The permanent members
The permanent members have repeatedly made it clear that they will not accept any procedure to elect the Secretary-General that would detract from their own role in choosing the next Secretary-General. There have been suggestions that a search committee should be constituted with Kofi Annan at its head, with representatives of the permanent members as members. Nothing would be more objectionable to the permanent five. They demand absolute loyalty of the Secretary-General and will not be party to any arrangement which brings in other king makers. For this reason, the aspirants should be totally acceptable to all the five of them. It is the U.S. which identifies a potential candidate and sells him or her to the rest of the permanent members and then to the rest of the Security Council. The best chance is for someone who is willing to abide by the wishes of the permanent five without questioning as in the case of the previous incumbents except Dag Hammarskjöld and Boutros Ghali. The first was killed in a mysterious aircraft accident and Ghali was denied the customary second term. A “head waiter image” is the most suitable. Brilliant ideas or thinking out of the box are not assets for them. Like it happened in the case of Javier Pérez de Cuéllar, after several rounds of voting, an exhausted Security Council picked the one candidate who had nothing negative against him even if he had nothing positive either. Pérez de Cuéllar was fishing in Peru when he was elected unanimously.
With the sartorial elegance associated with diplomats, the aspirant has to be smartly turned out and well groomed. This is particularly important if a lady becomes the next U.N. Secretary-General.
If a senior official of the Secretariat or a senior diplomat begins taking French lessons in New York, it is presumed that he or she aspires to be a candidate for the post of Secretary-General. France absolutely insists that it will veto any candidate who does not speak French. But mercifully, no desirable level has been clearly established and the French vote is often determined by other factors. Ban Ki-moon’s French is not particularly strong, but the French had other reasons to support him. But the French trump card is a nightmare for aspirants. If China and Russia too had imposed such conditions, the language courses at the U.N. would be heavily subscribed.

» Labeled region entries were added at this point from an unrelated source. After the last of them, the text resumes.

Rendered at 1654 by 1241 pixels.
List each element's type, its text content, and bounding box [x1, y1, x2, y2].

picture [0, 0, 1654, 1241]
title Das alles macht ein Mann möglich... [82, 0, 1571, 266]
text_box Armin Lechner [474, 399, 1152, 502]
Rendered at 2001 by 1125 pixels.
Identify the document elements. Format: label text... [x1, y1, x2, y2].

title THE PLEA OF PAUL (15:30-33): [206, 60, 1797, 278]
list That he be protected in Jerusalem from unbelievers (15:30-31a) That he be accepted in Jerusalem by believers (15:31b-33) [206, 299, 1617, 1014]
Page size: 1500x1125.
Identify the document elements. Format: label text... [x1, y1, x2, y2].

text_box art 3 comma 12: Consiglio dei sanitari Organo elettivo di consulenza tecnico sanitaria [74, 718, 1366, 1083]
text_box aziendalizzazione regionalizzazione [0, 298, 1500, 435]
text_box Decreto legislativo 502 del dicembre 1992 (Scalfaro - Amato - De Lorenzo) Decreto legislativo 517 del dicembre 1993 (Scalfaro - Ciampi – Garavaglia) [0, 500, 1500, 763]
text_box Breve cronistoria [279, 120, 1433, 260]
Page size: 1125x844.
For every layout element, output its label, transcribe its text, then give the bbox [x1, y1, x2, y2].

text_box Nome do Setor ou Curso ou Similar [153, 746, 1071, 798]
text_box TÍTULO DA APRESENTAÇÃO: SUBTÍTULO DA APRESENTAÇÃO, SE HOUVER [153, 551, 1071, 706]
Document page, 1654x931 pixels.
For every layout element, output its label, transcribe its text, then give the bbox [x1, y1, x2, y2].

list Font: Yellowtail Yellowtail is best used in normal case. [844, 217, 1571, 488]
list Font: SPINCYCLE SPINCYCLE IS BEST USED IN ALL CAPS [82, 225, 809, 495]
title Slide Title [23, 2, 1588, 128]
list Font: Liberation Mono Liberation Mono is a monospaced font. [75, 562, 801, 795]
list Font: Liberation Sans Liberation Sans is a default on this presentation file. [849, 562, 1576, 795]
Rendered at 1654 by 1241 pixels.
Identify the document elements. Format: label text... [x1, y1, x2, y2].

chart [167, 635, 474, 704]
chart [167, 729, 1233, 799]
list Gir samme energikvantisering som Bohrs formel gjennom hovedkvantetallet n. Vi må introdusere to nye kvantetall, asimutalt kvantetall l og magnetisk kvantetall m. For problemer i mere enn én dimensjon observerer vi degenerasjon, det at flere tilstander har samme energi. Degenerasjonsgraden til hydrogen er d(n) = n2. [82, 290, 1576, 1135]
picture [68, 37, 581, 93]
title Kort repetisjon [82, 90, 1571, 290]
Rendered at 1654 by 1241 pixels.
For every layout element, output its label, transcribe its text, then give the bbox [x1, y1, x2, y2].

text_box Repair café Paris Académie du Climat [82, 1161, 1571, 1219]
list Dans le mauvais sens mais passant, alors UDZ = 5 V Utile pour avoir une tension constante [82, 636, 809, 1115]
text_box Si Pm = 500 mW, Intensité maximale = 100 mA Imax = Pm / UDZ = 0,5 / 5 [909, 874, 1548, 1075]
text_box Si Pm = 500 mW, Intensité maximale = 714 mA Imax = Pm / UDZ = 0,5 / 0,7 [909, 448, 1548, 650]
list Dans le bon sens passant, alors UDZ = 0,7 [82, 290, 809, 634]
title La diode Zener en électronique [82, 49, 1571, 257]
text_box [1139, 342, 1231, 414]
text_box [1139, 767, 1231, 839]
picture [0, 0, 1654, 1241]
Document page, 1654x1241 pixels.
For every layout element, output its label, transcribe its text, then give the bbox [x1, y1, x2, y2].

Ban Ki-moon has nearly two more years to go, but the race for his successor has already begun in the world capitals as well as in New York. Since there is no established procedure, whispers in the delegates’ lounge and conference corridors lead to speculation, emergence of candidates, controversies, convergence of opinions and even consensus. One agreement that has been reached so far is that the next Secretary-General shall be appointed as early as possible, preferably not later than one month before the term of the incumbent expires. The decision in November 2016 may be a surprise, but it will be no surprise if a lady from East Europe walks away with the post.
(T.P. Sreenivasan has represented India at the U.N. in New York, Nairobi and Vienna. He was also the head of the U.N. Division in the Ministry of External Affairs.)